Gebeurtenis

Inventarisatie bouwkundig erfgoed Horebeke

geografische inventarisatie
ID
467
URI
https://id.erfgoed.net/gebeurtenissen/467

Beschrijving

De inventarisatie van het bouwkundig erfgoed in Horebeke gebeurde in 1999 voor wat betreft veldwerk en fotografische registratie. Het inventaristeam van de toenmalige Afdeling Monumenten en Landschappen selecteerde in Horebeke, dat bestaat uit Sint-Maria-Horebeke en Sint-Kornelis-Horebeke, met Sint-Maria-Horebeke als hoofdgemeente, 105 panden en constructies met erfgoedwaarde. Het project werd gefinaliseerd in 2008 met het publiceren van het fotomateriaal en de inventaristeksten op de inventariswebsite.

Context en doelstelling

De inventarisatie van het bouwkundig erfgoed in Horebeke situeert zich in de eindperiode van de grootschalige geografische inventarisatie van het bouwkundig erfgoed in België. In het jaar 2000 valt de beslissing de boekenreeks Bouwen door de Eeuwen Heen in Vlaanderen stop te zetten. In 2004 publiceert men de laatste boekdelen voor de provincie Antwerpen, in 2005 werkt men Limburg af. Na de twee oudste, tweetalige boekdelen, waarvan één voor het arrondissement Leuven en één voor het arrondissement Nijvel, verschenen er van 1975 tot de stopzetting van de publicatiereeks 19 nummers met in totaal 56 volumes. Daarmee bevat de reeks de inventarissen van 243 van de toen 308 Vlaamse gemeenten. De provincies Antwerpen, Limburg en Vlaams-Brabant werkte men helemaal af. Op het moment dat de beslissing valt, moest men in Oost-Vlaanderen aan de inventarissen van nog 16 gemeenten beginnen.
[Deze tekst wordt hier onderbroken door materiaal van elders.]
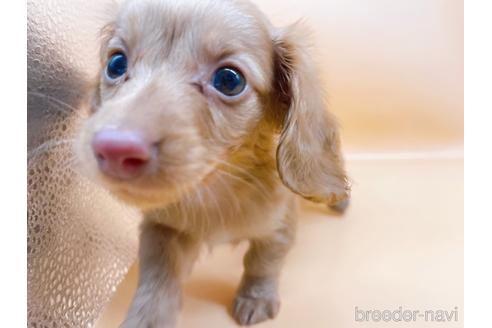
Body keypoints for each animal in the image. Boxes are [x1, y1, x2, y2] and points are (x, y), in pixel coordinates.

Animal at [74, 0, 350, 326]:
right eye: (116, 64)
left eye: (229, 80)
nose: (114, 148)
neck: (214, 188)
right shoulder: (161, 227)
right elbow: (158, 278)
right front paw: (148, 317)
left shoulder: (279, 226)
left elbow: (262, 263)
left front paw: (255, 297)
De teksten voor de inventarissen van de zes Oost-Vlaamse gemeenten die voorzien waren voor boekdeel 15N4 (Arrondissement Oudenaarde, kantons Kruishoutem, Brakel en Horebeke) waren bijna klaar voor druk; een druk die echter nooit zou plaatsvinden. Voor de gemeenten Brakel, Horebeke, Kruishoutem, Lierde, Zingem en Zwalm werd het veldwerk en de selectie in 1999-2000 uitgevoerd, goed voor een totaal van circa 1260 erfgoedobjecten. Het onderzoek en het uitwerken van de teksten volgde meteen. Het tekstmateriaal werd per gemeente in ongepubliceerde, geprinte bundels zonder illustraties ter beschikking gesteld. Tegelijkertijd werd de basisinformatie, bestaande uit adresgegevens en typering, op de inventariswebsite gepubliceerd. In 2008 werden aan die basisfiches de foto’s en de teksten toegevoegd, zodat op dat moment alle inventarisgegevens publiek beschikbaar waren.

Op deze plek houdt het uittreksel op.